A new Cancer Research UK-funded scheme which aims to reduce cancer diagnosis waiting times has launched in Scotland.

The initiative, part of a new programme called Test, Evidence, Transition (TET), hopes to enable patients to access treatment more quickly - providing the best chance of tackling the disease successfully.

TET is a major Cancer Research UK programme which aims to accelerate innovations in the health system while reducing inequalities experienced by patients in cancer care.

One of the new TET pilot schemes will take place in Fife and sees advanced specialist nurses leading the diagnostic process for those with prostate cancer symptoms to allow consultants to focus on more complex cases.

Currently, the prostate diagnosis pathway is complex and often requires multiple appointments and waits for investigations and monitoring. Under the new system in Fife, the diagnostic process for some patients will be undertaken by advanced nurse practitioners who will be dedicated to prostate diagnosis.
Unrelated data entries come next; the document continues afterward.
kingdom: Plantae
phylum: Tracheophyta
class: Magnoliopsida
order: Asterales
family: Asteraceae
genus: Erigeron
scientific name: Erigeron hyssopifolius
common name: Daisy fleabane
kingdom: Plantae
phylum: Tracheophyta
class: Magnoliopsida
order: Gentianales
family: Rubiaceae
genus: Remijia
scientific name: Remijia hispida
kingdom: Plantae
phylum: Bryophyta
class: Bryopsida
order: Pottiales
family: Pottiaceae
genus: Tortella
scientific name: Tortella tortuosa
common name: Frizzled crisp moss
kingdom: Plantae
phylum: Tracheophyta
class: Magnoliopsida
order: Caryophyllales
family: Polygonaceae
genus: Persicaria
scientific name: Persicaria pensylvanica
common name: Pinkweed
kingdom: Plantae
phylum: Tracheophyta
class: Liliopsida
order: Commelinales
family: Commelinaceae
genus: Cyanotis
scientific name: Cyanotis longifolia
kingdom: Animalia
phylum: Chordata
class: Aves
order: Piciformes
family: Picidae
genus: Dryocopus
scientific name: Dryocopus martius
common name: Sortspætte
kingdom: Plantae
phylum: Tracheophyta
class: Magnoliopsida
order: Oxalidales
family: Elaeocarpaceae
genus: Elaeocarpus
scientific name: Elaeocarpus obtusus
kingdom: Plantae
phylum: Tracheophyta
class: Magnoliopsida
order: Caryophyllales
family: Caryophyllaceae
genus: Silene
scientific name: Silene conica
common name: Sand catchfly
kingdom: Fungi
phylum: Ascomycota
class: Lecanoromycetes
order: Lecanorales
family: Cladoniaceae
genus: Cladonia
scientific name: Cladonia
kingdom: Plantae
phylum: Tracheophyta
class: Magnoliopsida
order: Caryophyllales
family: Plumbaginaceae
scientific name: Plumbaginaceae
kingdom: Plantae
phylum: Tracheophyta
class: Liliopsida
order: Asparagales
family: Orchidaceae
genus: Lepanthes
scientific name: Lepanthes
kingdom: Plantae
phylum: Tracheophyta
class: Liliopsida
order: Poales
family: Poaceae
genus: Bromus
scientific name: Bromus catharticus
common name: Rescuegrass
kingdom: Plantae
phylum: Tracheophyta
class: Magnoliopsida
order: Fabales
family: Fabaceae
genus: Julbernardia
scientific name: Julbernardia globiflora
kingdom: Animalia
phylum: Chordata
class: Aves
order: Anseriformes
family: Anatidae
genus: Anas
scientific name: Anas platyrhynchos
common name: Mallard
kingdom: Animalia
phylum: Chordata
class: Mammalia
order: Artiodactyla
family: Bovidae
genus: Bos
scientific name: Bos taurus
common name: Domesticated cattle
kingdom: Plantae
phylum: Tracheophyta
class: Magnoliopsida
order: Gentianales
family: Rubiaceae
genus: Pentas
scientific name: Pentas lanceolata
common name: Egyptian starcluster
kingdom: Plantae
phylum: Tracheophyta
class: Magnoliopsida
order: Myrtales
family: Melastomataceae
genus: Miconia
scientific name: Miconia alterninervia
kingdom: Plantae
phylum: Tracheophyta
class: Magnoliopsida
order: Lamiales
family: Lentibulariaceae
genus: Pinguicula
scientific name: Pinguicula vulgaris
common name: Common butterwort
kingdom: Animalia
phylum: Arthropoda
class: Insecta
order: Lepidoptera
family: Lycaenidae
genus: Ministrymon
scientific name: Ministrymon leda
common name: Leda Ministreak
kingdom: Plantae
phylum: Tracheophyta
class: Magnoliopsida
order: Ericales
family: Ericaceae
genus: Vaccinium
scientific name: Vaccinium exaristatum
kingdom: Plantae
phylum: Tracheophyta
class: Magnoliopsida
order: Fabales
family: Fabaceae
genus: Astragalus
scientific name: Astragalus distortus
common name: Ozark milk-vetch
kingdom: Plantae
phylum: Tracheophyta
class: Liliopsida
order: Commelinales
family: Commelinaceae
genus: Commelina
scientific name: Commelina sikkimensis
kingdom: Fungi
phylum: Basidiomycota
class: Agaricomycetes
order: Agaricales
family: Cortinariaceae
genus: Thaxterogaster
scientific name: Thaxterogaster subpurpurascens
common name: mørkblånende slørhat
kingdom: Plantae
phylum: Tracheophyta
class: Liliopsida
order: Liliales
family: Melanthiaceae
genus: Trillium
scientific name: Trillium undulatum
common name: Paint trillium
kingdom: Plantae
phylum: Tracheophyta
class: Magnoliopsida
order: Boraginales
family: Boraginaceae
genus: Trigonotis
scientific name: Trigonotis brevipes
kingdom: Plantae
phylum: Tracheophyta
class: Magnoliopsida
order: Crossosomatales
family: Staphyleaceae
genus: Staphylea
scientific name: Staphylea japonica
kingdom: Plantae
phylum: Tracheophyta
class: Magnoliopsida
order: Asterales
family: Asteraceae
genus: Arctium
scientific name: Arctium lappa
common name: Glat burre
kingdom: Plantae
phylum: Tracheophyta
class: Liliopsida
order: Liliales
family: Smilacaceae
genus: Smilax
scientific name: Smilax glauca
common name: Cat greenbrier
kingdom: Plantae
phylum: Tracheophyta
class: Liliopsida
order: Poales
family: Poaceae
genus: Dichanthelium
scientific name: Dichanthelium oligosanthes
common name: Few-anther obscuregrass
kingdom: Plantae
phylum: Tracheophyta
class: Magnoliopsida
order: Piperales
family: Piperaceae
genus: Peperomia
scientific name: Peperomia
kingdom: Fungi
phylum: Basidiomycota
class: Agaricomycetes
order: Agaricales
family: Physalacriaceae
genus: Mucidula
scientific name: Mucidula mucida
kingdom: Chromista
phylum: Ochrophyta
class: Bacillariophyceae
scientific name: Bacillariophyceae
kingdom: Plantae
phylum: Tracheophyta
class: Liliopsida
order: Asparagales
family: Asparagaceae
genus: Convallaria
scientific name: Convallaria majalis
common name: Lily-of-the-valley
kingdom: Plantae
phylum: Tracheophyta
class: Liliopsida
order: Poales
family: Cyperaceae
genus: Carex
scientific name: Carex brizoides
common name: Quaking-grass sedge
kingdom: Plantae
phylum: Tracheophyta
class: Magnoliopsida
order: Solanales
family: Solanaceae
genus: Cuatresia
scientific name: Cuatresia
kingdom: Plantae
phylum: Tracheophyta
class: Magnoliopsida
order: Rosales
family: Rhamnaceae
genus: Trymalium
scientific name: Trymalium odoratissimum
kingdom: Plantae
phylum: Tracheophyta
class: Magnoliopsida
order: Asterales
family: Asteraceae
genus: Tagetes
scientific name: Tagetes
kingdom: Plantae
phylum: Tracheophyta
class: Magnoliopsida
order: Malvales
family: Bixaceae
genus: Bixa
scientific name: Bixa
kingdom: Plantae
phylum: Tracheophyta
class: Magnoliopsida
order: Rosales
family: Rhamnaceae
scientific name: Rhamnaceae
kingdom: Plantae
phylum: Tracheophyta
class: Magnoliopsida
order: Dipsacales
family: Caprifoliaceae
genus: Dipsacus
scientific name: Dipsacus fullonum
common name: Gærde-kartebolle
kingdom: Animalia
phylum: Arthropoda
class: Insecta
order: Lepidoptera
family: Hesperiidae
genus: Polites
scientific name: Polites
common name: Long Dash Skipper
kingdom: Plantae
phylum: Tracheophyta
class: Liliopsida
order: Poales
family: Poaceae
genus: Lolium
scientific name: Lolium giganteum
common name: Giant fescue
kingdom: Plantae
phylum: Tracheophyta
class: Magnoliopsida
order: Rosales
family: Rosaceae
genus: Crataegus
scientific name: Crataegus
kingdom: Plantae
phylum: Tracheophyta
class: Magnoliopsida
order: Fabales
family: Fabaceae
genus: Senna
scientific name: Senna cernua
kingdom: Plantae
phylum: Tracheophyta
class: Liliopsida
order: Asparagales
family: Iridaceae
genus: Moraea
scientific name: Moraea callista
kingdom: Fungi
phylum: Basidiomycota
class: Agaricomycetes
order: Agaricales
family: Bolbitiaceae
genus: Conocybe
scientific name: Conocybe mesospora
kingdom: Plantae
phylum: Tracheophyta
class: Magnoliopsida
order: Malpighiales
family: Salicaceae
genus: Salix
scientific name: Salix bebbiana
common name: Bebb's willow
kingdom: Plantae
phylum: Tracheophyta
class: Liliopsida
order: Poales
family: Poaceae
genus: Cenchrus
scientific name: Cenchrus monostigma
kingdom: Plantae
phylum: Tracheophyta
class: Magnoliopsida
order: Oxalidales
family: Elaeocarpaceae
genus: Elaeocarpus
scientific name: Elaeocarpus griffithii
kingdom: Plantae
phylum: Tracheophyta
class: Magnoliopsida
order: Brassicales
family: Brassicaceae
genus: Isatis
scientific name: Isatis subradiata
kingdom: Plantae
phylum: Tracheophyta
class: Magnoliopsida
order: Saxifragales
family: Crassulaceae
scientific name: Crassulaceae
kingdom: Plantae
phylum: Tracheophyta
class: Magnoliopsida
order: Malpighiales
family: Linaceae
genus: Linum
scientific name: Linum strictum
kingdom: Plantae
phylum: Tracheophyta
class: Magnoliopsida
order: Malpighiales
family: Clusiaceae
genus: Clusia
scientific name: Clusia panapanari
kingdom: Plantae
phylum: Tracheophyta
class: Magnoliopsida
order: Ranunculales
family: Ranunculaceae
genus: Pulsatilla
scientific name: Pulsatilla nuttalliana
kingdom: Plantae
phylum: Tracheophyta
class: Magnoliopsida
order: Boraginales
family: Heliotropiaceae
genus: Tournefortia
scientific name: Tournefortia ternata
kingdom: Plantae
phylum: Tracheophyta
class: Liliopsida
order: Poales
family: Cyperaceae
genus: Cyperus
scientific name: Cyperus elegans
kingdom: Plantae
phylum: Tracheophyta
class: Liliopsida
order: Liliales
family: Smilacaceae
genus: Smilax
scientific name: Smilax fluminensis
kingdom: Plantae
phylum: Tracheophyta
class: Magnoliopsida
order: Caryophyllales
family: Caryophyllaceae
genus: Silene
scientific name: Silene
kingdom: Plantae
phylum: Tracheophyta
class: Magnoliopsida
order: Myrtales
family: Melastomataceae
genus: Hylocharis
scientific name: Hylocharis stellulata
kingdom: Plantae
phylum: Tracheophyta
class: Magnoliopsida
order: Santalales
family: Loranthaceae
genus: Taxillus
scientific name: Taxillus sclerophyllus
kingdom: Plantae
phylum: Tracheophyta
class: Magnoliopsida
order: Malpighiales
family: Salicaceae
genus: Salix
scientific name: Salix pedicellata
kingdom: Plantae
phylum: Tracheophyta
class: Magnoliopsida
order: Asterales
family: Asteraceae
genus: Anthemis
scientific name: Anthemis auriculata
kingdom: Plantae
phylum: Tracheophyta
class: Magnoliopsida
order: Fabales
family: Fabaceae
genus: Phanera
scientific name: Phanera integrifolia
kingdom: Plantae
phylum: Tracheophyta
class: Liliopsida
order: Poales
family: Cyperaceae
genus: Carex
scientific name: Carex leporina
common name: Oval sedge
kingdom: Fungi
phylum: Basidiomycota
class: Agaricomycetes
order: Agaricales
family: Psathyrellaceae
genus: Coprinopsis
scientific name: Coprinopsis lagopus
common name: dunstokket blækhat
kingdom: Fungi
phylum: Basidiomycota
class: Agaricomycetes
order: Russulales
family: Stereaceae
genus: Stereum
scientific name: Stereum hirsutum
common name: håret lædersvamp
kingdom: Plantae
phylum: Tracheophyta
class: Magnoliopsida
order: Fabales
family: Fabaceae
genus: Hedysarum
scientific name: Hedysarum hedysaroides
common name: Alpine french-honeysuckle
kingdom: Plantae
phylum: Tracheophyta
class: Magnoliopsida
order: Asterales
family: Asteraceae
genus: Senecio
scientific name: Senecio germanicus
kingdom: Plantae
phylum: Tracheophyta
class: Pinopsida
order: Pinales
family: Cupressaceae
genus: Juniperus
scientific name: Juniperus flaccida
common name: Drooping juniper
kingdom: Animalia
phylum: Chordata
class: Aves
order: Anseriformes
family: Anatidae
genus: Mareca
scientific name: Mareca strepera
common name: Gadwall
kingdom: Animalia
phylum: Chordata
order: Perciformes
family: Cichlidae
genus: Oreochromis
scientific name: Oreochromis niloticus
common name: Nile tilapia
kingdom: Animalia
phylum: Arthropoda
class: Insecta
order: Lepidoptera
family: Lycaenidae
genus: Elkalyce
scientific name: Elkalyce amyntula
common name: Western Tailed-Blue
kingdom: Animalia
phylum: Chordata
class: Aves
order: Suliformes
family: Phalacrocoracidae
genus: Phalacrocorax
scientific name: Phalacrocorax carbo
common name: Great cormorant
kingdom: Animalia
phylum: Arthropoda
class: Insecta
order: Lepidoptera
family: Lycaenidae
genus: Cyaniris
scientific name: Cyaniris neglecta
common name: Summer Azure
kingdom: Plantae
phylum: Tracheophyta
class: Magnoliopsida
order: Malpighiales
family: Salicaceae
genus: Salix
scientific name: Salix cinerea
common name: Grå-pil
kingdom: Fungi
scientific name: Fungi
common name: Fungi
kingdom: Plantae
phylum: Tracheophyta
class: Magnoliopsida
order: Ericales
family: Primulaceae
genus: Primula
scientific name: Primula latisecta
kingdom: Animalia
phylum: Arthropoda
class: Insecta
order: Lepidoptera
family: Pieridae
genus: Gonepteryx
Once patients are referred to the specialist team, they will then be in the care of a dedicated nurse-led team and patient navigators who will assess patients, arrange scans, book biopsies and refer patients quickly to a cancer care team for treatment where necessary.

Jane Thomson, Advanced Clinical Nurse Specialist, Urology NHS Fife, said:

“In Fife, we identified an opportunity to reduce delays from referral to diagnosis for people referred urgently with suspected prostate cancer.

“The development of a new advanced clinical nurse specialist rapid access diagnostic clinic for people with an urgent suspected prostate cancer has the potential to allow quicker access to diagnostic appointments, diagnostic tests, as well as earlier treatment decisions and management.”

The project in Fife, alongside another in the NHS Forth Valley area, will be evaluated by researchers at the University of Stirling who will work with the NHS clinical teams to evaluate and develop the pathways over the next 18 months.

TET has received Cancer Research UK funding of £900,000 for pilots in the first yearwith each project working in conjunction with local NHS teams to find new ways to improve both patient experience and cancer outcomes.

Brian Knowles, Test Evidence Transition Programme Lead at Cancer Research UK, said:

“Test Evidence Transition is an exciting new approach which we hope will significantly improve the way people experience their cancer diagnosis.

“These services are among the first of many, which could establish new ways of working to improve cancer outcomes for everyone.”